▶ _REQUIREMENT 1_: Can you reproduce, word for word, the stretch of the essay on love and poetry from "Learning to love" through "was very boring."?

===== SOURCE DOCUMENT

On love and poetry.

Learning to love someone is like poetry.

I don’t mean that it is beautiful and full of romantic imagery.

I mean that it is hard.

Poetry is hard.

IMG_0912


When I was 17 I went on a school trip to a day of talks about literature in the Bridgewater Hall in Manchester. There were many speakers. They talked about their favourite texts, or about their own work.

Some of it was very boring.

But two of the talks have stayed with me, and I remember them all these (nearly 20) years later.

Germaine Greer talked about her favourite Shakespearean sonnet and Simon Armitage unpicked his poem, Kid.

I happened to have a collection of Simon Armitage’s poetry containing this poem on my shelf at home. I had read it a number of times and, although I enjoyed the use of language and the humour, I didn’t really understand what this poem was about, what it pointed to, what it revealed. As Simon Armitage read and re-read the lines of his poem, hearing it in his voice, with his intonation and emphasis, it started to become clearer. As he talked, the nuance and subtext revealed themselves. I understood.

==========
===== DATA PROVIDED

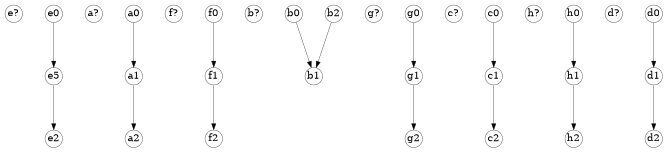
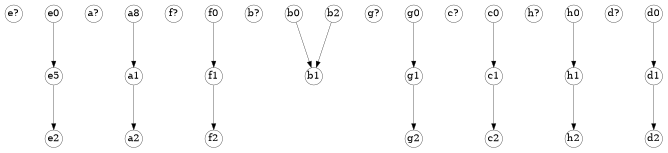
  digraph {
    splines=spline
    node [fixedsize=true fontsize=8 penwidth=0.25 shape=circle]
    edge [arrowsize=0.5 penwidth=0.25]
    n1 [label="e?" width=0.2]
    e0 [width=0.2]
    n3 [label=e5 width=0.2]
    e2 [width=0.2]
    n5 [label="a?" width=0.2]
-   a0 [width=0.2]
+   a0 [width=0.2 label=a8]
    a1 [width=0.2]
    a2 [width=0.2]
    n9 [label="f?" width=0.2]
    f0 [width=0.2]
    f1 [width=0.2]
    f2 [width=0.2]
    n13 [label="b?" width=0.2]
    b0 [width=0.2]
    b1 [width=0.2]
    b2 [width=0.2]
    n17 [label="g?" width=0.2]
    g0 [width=0.2]
    g1 [width=0.2]
    g2 [width=0.2]
    n21 [label="c?" width=0.2]
    c0 [width=0.2]
    c1 [width=0.2]
    c2 [width=0.2]
    n25 [label="h?" width=0.2]
    h0 [width=0.2]
    h1 [width=0.2]
    h2 [width=0.2]
    n29 [label="d?" width=0.2]
    d0 [width=0.2]
    d1 [width=0.2]
    d2 [width=0.2]
    e0 -> n3
    n3 -> e2
    a0 -> a1
    a1 -> a2
    f0 -> f1
    f1 -> f2
    b0 -> b1
    b2 -> b1
    g0 -> g1
    g1 -> g2
    c0 -> c1
    c1 -> c2
    h0 -> h1
    h1 -> h2
    d0 -> d1
    d1 -> d2
  }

==========

▶ _REQUIREMENT 2_: Can you update the stretch of the records from their start through the line containing "f0 [width=0.2]" by replacing "fontsize=8" with "fontsize=10", leaving all else unchanged, and return only those lines without the pictures?

▶ _PROBLEM SOLUTION 1_:
Learning to love someone is like poetry.

I don’t mean that it is beautiful and full of romantic imagery.

I mean that it is hard.

Poetry is hard.

IMG_0912


When I was 17 I went on a school trip to a day of talks about literature in the Bridgewater Hall in Manchester. There were many speakers. They talked about their favourite texts, or about their own work.

Some of it was very boring.

▶ _PROBLEM SOLUTION 2_:
  digraph {
    splines=spline
    node [fixedsize=true fontsize=10 penwidth=0.25 shape=circle]
    edge [arrowsize=0.5 penwidth=0.25]
    n1 [label="e?" width=0.2]
    e0 [width=0.2]
    n3 [label=e5 width=0.2]
    e2 [width=0.2]
    n5 [label="a?" width=0.2]
-   a0 [width=0.2]
+   a0 [width=0.2 label=a8]
    a1 [width=0.2]
    a2 [width=0.2]
    n9 [label="f?" width=0.2]
    f0 [width=0.2]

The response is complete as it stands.